** PAGE EXTRACT **
Re: [Lsf-pc] Linux kernel impact on PostgreSQL performance

From: Hannu Krosing <hannu(at)2ndQuadrant(dot)com>
To: Dave Chinner <david(at)fromorbit(dot)com>, Robert Haas <robertmhaas(at)gmail(dot)com>
Cc: Jeff Janes <jeff(dot)janes(at)gmail(dot)com>, Jim Nasby <jim(at)nasby(dot)net>, Claudio Freire <klaussfreire(at)gmail(dot)com>, Josh Berkus <josh(at)agliodbs(dot)com>, Kevin Grittner <kgrittn(at)ymail(dot)com>, "pgsql-hackers(at)postgresql(dot)org" <pgsql-hackers(at)postgresql(dot)org>, Joshua Drake <jd(at)commandprompt(dot)com>, Mel Gorman <mgorman(at)suse(dot)de>, Tom Lane <tgl(at)sss(dot)pgh(dot)pa(dot)us>, "lsf-pc(at)lists(dot)linux-foundation(dot)org" <lsf-pc(at)lists(dot)linux-foundation(dot)org>, Magnus Hagander <magnus(at)hagander(dot)net>
Subject: Re: [Lsf-pc] Linux kernel impact on PostgreSQL performance
Date: 2014-01-17 16:18:42
Message-ID: 52D957E2.4040701@2ndQuadrant.com
Views: Raw Message | Whole Thread | Download mbox | Resend email
Thread:
Lists: pgsql-hackers

On 01/17/2014 06:40 AM, Dave Chinner wrote:
> On Thu, Jan 16, 2014 at 08:48:24PM -0500, Robert Haas wrote:
>> On Thu, Jan 16, 2014 at 7:31 PM, Dave Chinner <david(at)fromorbit(dot)com> wrote:
>>> But there's something here that I'm not getting - you're talking
>>> about a data set that you want ot keep cache resident that is at
>>> least an order of magnitude larger than the cyclic 5-15 minute WAL
>>> dataset that ongoing operations need to manage to avoid IO storms.
>>> Where do these temporary files fit into this picture, how fast do
>>> they grow and why are do they need to be so large in comparison to
>>> the ongoing modifications being made to the database?

** USING THE INFORMATION **
(1) Translate this sentence from the mailing-list post into German: "On 01/17/2014 06:40 AM, Dave Chinner wrote:"
(2) List every option that the "Views:" line of the mailing-list post offers.
(3) Reproduce a passage of the mailing-list post character for character. Begin at the words "On 01/17/2014 06:40" and stop after "avoid IO storms.".

** THE DATA **

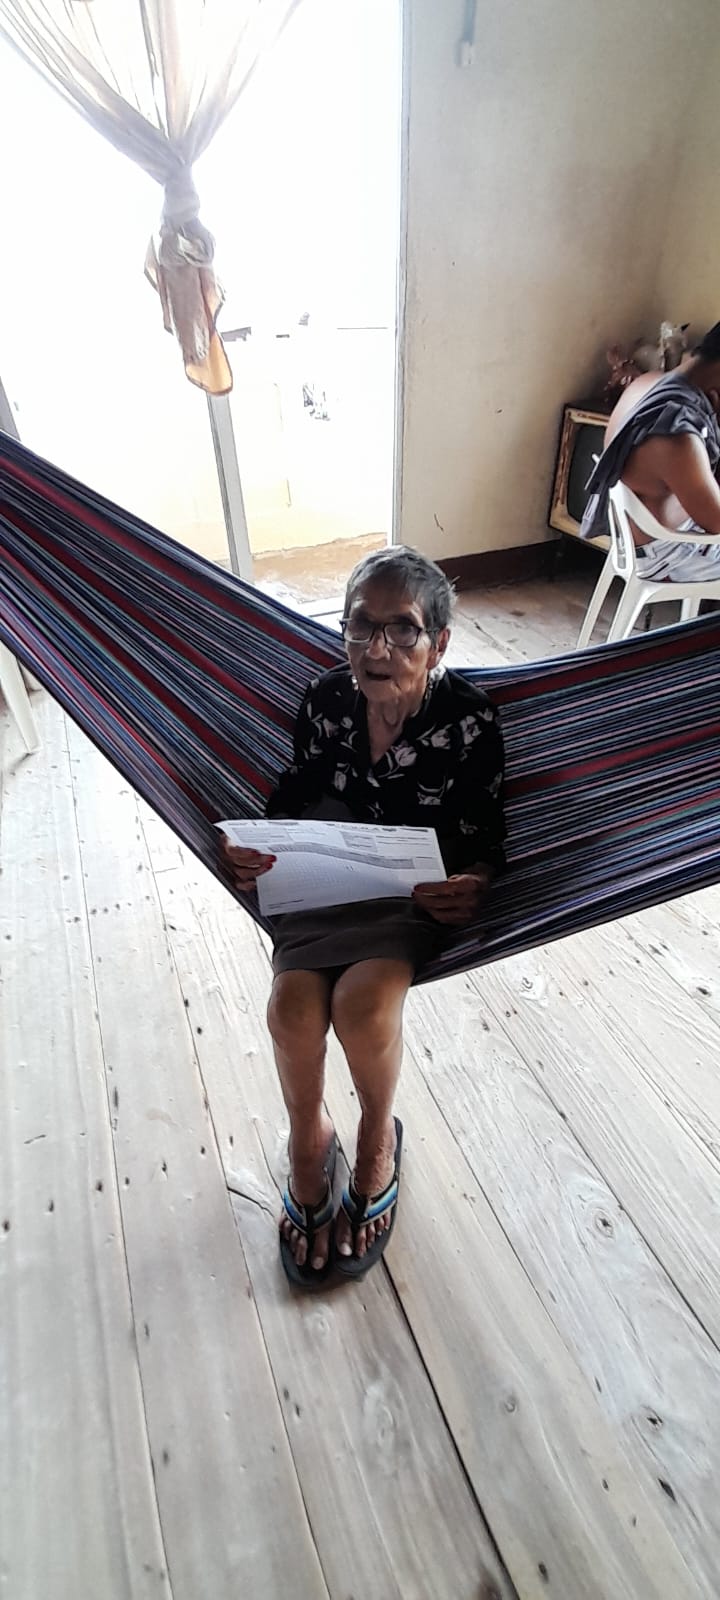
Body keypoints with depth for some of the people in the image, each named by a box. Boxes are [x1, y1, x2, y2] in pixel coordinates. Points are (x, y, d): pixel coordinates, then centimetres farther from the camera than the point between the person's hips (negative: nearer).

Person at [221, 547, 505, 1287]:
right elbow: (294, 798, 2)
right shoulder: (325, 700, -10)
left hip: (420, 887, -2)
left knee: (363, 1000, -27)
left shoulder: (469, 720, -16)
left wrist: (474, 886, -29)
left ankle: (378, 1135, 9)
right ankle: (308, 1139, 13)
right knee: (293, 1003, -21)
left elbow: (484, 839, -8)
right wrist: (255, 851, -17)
--
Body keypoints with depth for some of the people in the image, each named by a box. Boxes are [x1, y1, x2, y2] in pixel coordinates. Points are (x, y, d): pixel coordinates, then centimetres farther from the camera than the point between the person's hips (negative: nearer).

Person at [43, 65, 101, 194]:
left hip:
...
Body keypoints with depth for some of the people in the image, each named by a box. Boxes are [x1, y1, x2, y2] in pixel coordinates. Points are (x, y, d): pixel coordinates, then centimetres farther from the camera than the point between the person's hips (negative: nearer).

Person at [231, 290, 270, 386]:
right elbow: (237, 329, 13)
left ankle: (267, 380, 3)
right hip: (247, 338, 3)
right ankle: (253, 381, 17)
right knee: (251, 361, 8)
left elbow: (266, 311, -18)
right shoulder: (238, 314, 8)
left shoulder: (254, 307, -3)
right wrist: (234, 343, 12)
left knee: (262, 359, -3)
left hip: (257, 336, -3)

** TASK-BY-TASK RESULTS **
(1) Am 17.01.2014 um 06:40 Uhr schrieb Dave Chinner:

(2)
Raw Message
Whole Thread
Download mbox
Resend email

(3)
On 01/17/2014 06:40 AM, Dave Chinner wrote:
> On Thu, Jan 16, 2014 at 08:48:24PM -0500, Robert Haas wrote:
>> On Thu, Jan 16, 2014 at 7:31 PM, Dave Chinner <david(at)fromorbit(dot)com> wrote:
>>> But there's something here that I'm not getting - you're talking
>>> about a data set that you want ot keep cache resident that is at
>>> least an order of magnitude larger than the cyclic 5-15 minute WAL
>>> dataset that ongoing operations need to manage to avoid IO storms.